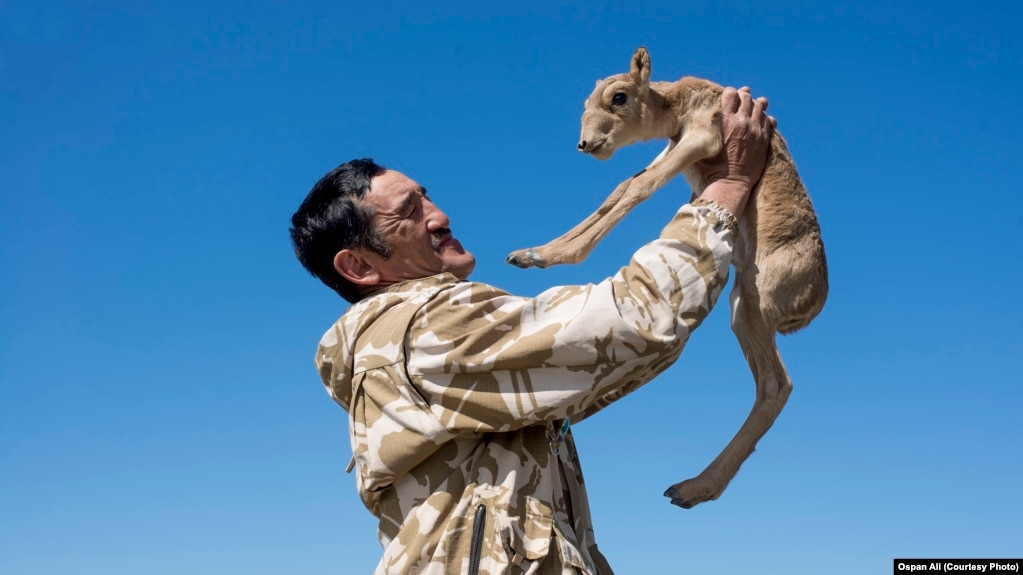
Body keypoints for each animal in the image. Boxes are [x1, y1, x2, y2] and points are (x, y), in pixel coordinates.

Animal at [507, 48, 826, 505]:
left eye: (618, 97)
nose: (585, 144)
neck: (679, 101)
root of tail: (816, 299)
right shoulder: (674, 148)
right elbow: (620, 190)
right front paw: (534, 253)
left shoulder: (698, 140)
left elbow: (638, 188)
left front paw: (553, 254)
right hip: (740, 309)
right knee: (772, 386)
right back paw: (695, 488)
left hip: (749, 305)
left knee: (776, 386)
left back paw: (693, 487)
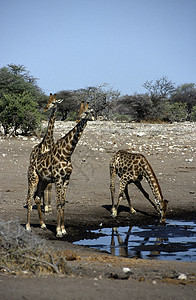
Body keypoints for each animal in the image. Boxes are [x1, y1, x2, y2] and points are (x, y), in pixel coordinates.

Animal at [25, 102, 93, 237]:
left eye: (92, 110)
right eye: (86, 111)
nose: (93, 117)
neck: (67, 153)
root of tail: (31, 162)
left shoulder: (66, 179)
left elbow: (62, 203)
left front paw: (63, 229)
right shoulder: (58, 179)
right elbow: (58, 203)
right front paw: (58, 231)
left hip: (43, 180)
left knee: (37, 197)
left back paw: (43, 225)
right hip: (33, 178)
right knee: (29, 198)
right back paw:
· · · ·
Your task: Repeat verbatim all the material, but not the pictures.

Answer for this exercise:
Body keypoints for each animal in the image. Boxes are [x1, y1, x2, y2] and points are (x, y), in pixel coordinates.

Animal at [507, 48, 826, 505]:
left eye: (618, 97)
nose: (585, 144)
neck: (679, 101)
root of tail: (816, 299)
right shoulder: (674, 148)
right elbow: (620, 190)
right front paw: (534, 253)
left shoulder: (698, 140)
left elbow: (638, 188)
left front paw: (553, 254)
right hip: (740, 309)
right knee: (772, 386)
right back paw: (695, 488)
left hip: (749, 305)
left knee: (776, 386)
left back paw: (693, 487)
Body keypoints for each animal in the image. Boxes are [x1, y1, x2, y2] and points are (x, y), in pixel coordinates.

Animal at [25, 102, 93, 237]:
left eye: (92, 110)
right eye: (86, 111)
nose: (93, 117)
neck: (67, 153)
root of tail: (31, 162)
left shoulder: (66, 179)
left elbow: (62, 203)
left front paw: (63, 229)
right shoulder: (58, 179)
right elbow: (58, 203)
right front paw: (58, 231)
left hip: (43, 180)
left knee: (37, 197)
left back paw: (43, 225)
right hip: (33, 178)
right knee: (29, 198)
right back paw:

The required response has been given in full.